The overhaul isn’t limited to the play’s main character, either. Pintore said she wants audiences to think about the show’s good and wicked witches differently, too.

“In the standard representation of this show and in other shows, we kinda have (the idea that) pretty and quiet are good and that loud and ugly is bad, inherently. I’m trying to show a Wizard of Oz where Glinda (the Good Witch) and the Wicked Witch are really just two sides to the same coin,” Pintore said.

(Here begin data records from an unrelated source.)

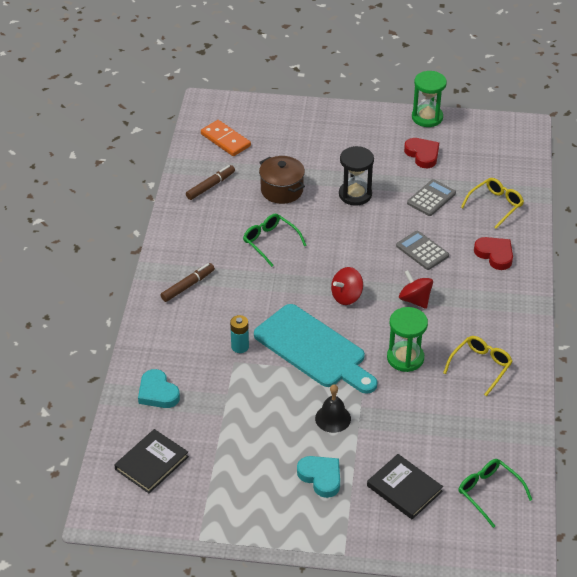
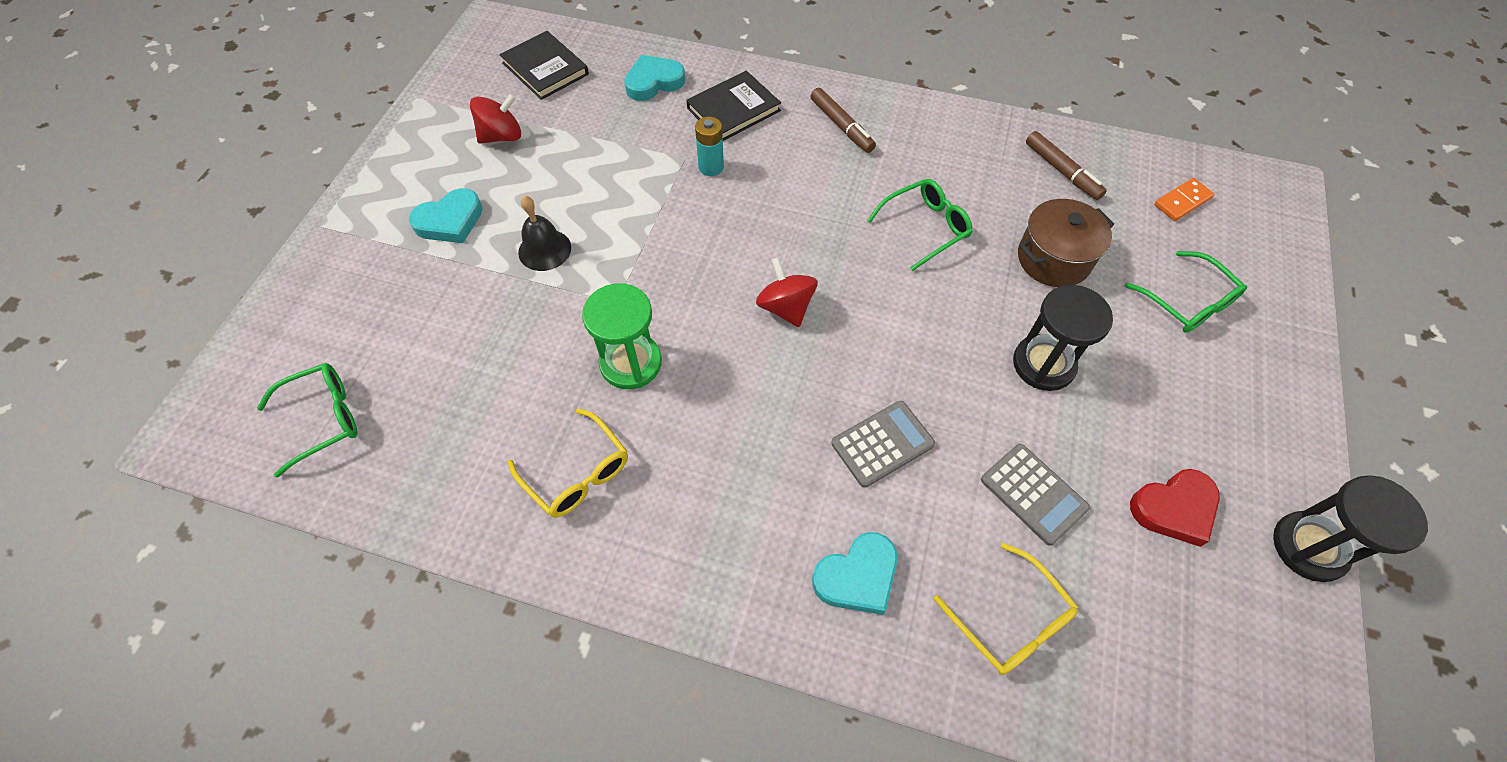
camera: 100 degrees right, 15 degrees up
(225, 140) = (1182, 201): orange domino -> orange domino, size x0.66
(299, 143) = (1188, 302): none -> green glasses
(313, 349) = (684, 248): turquoise cutting board -> none
(404, 489) = (385, 311): black book -> black book (733, 109)
(415, 300) = (759, 405): red spinning top -> red spinning top (502, 136)
(427, 117) = (1309, 547): green hourglass -> black hourglass
(495, 255) = (857, 576): red heart -> turquoise heart

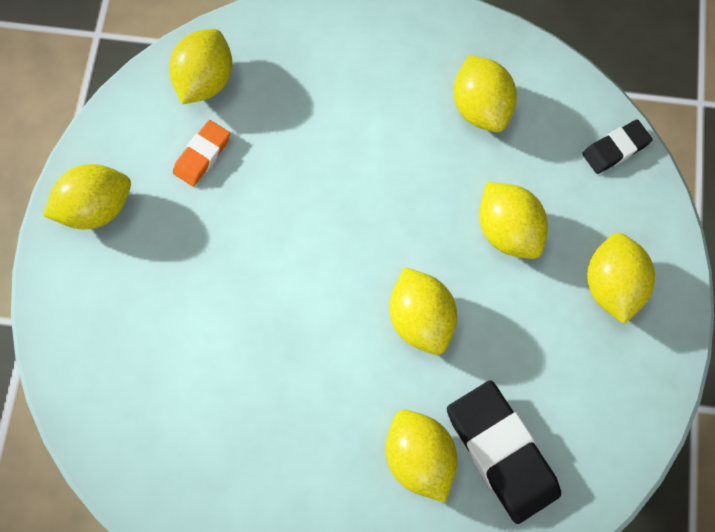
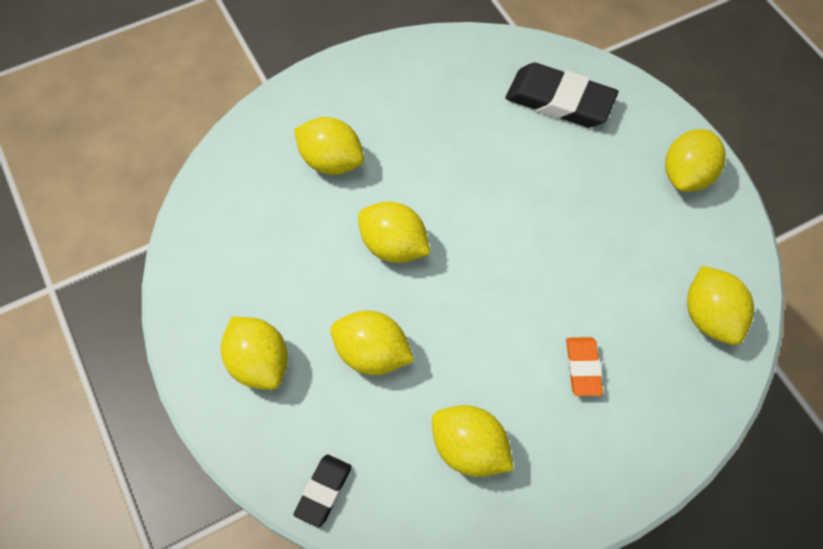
camera: 145 degrees right, 10 degrees down
(202, 155) = (653, 259): orange eraser -> orange eraser (583, 368)
(502, 452) = (275, 197): black eraser -> black eraser (559, 101)

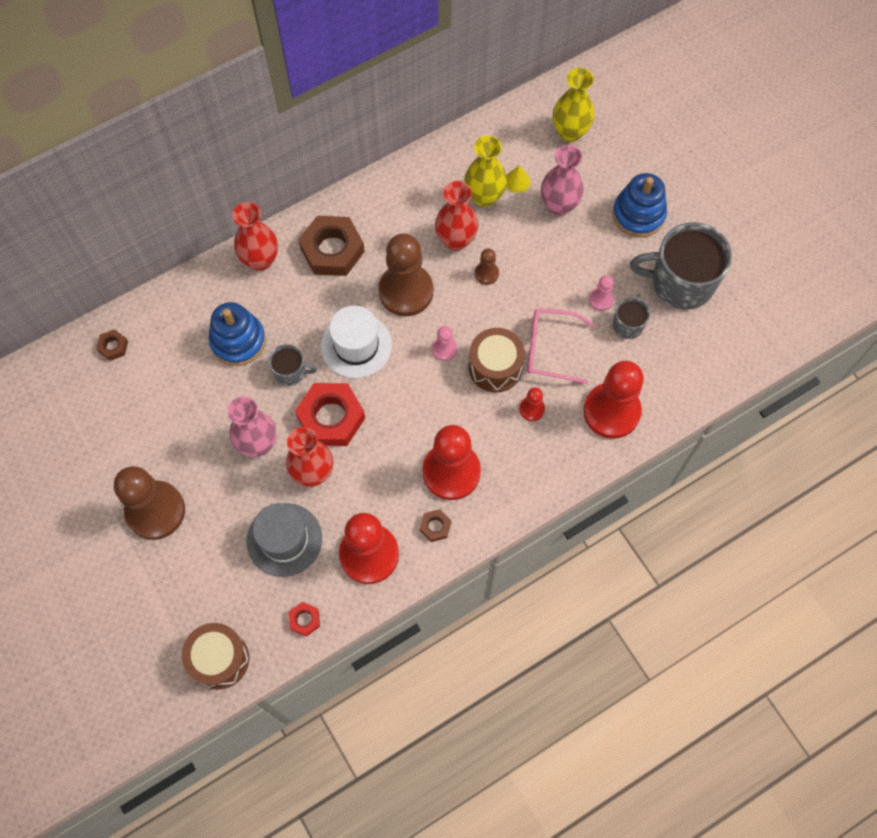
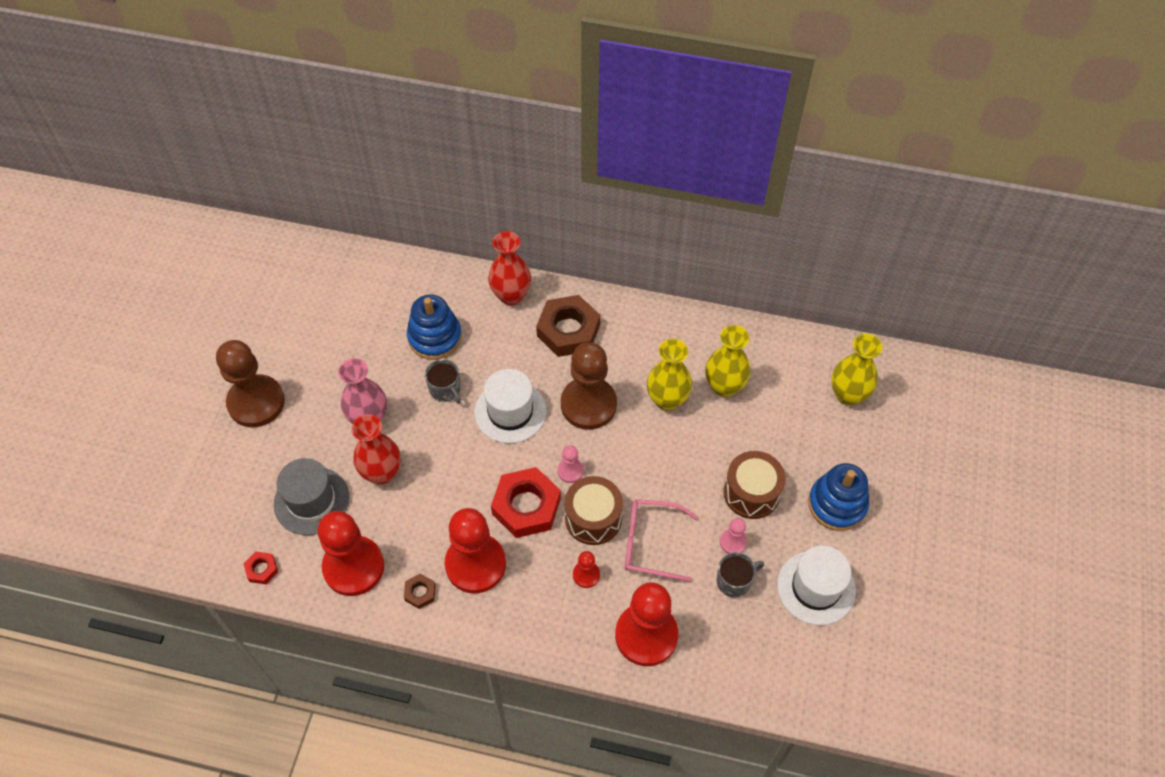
camera: 45 degrees right, 10 degrees down
(113, 346) = (353, 271): brown nut -> none
(219, 659) = (181, 541): brown drum -> brown drum (751, 493)
(331, 417) = (436, 446): red nut -> red nut (526, 506)
(456, 240) = (667, 400): red vase -> yellow vase
(486, 273) = (663, 444): brown pawn -> none
(517, 181) = (763, 396): yellow cone -> none
(550, 349) = (650, 543): pink glasses -> pink glasses turned 45 degrees counterclockwise
(559, 205) = (777, 442): pink vase -> none
(681, 282) = (816, 587): grey mug -> white hat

This will come out in several ways on stage, Pintore said, including presenting the witches on 5-foot-tall platforms — in full view of each other the entire time. Both will also conduct the scene changes.

“So they’re actually working in tandem together rather than it being this completely oppositional relationship,” she says. “I think for me, my strongest impulse to go in that direction is honestly my response to the way that women are currently looked at, what is expected of a woman right now, what equals good or bad behavior and how we can kind of adjust these characters to share a different story.”

When casting the show, another important area that Pintore and the Arts Center sought to address was the lack of any black actors in the 1939 film. Three of the principal roles in the Arts Center’s production will be played by black actors, including that of Dorothy.

“I think it’s really, really important that every young person in the audience finds themselves on stage,” Pintore said. “I do think that it’s a sign of a quickly changing climate of people realizing that there is underrepresentation on our stages and that it’s our responsibility to do something about it.”

“The Wizard of Oz” will run Feb. 22, 23 and 24 and March 1, 2 and 3 at 7:30 p.m. and Feb. 25 and March 4 at 3 p.m. at the Arts Center. Tickets are $25 for adults, $18 for seniors and $12 for students.